YOUR INSTRUCTIONS:
Using the text on Wendy Xu, answer these:
(a) In what year was Xu born?
(b) At which university did she finish her graduate studies?
(c) Who coauthored I Was Not Even Born with her?

TEXT SEGMENT:
Wendy Xu (born 1987) is a Chinese American Poet.

Xu was born in Shandong China in 1987 but was raised in the United States in Iowa and New York. She earned her BA at the University of Iowa and finished her graduate studies at the University of Massachusetts Amherst. Xu has published several collections including You Are Not Dead (2013), Phrasis (2017), The Hero Poems (2011), and I Was Not Even Born (2013, coauthored with Nick Sturm). She currently lives and teaches in Brooklyn, New York where she also works as the co-editor and publisher of iO: A Journal of New American Poetry / iO Books as well as a poet and poetry editor for Hyperallergic.

EXTRACTED DATA:
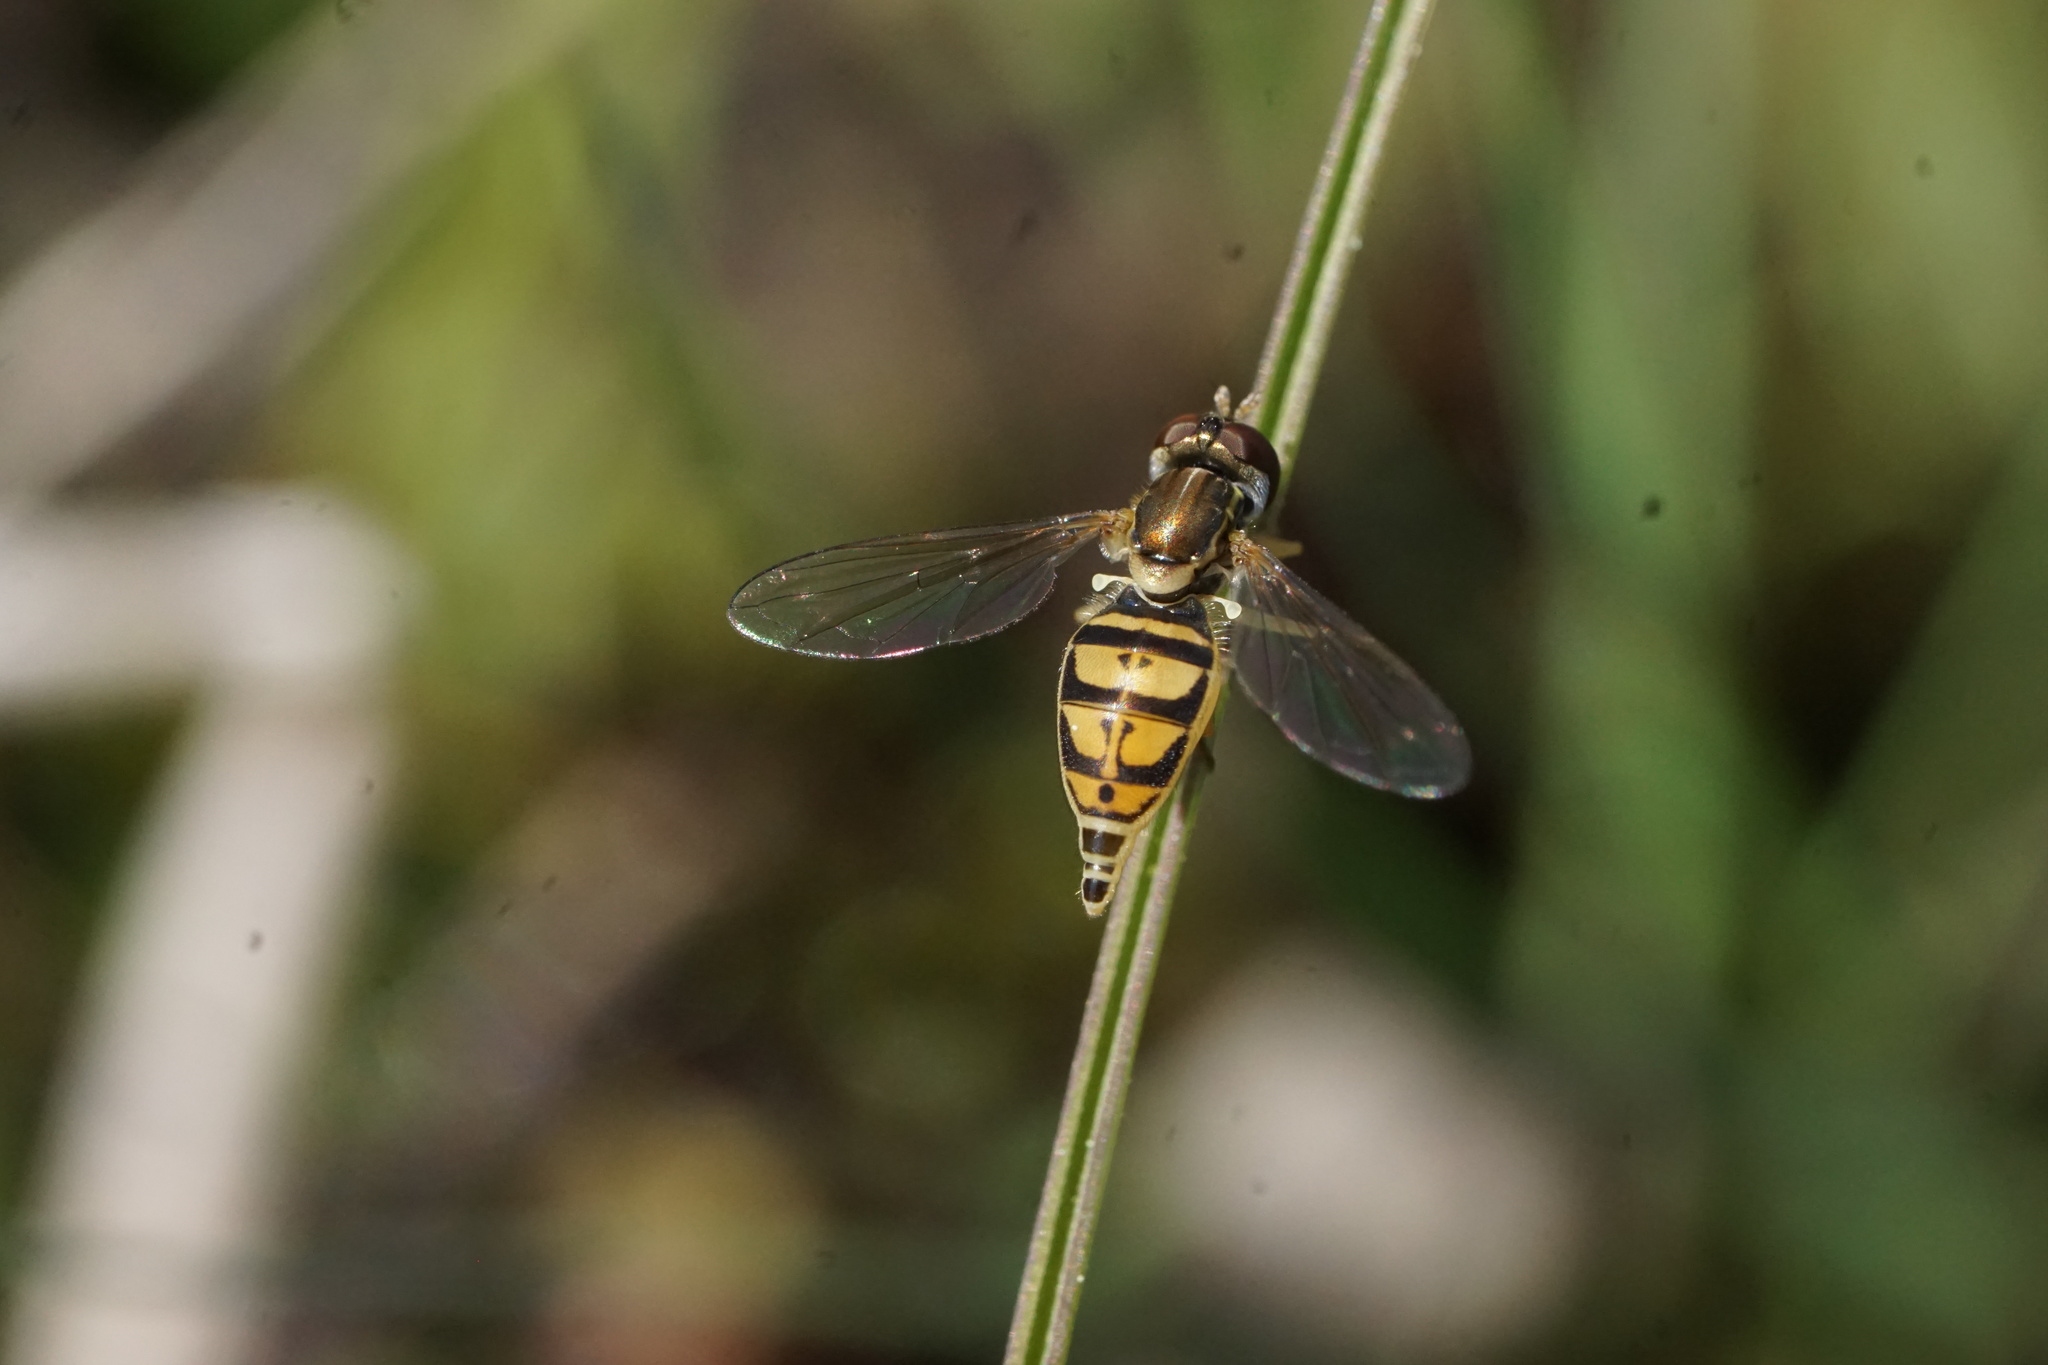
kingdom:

* * *

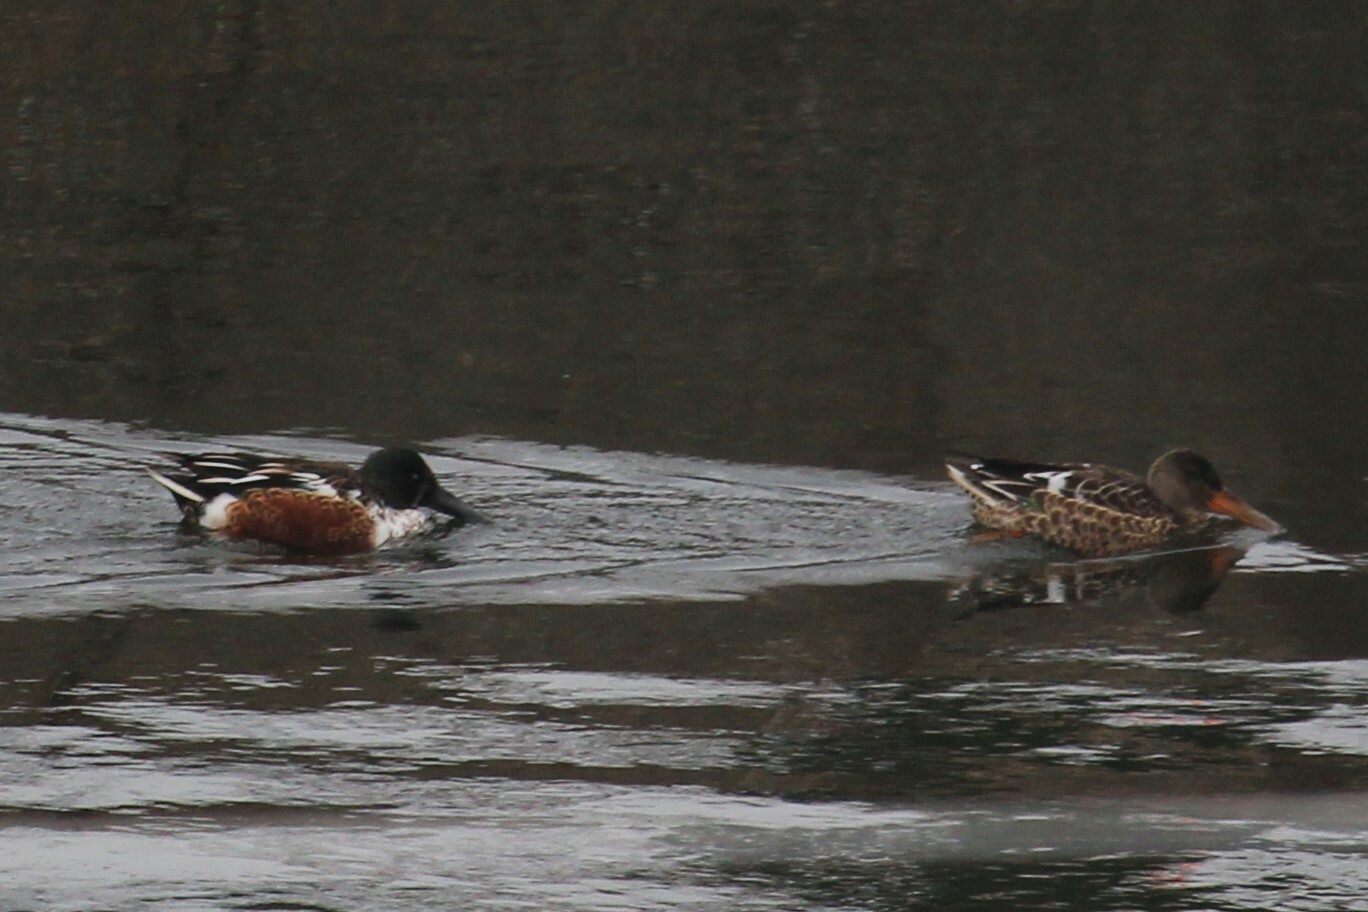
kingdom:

EXERCISE OUTPUT:
(a) 1987
(b) The University of Massachusetts Amherst
(c) Nick Sturm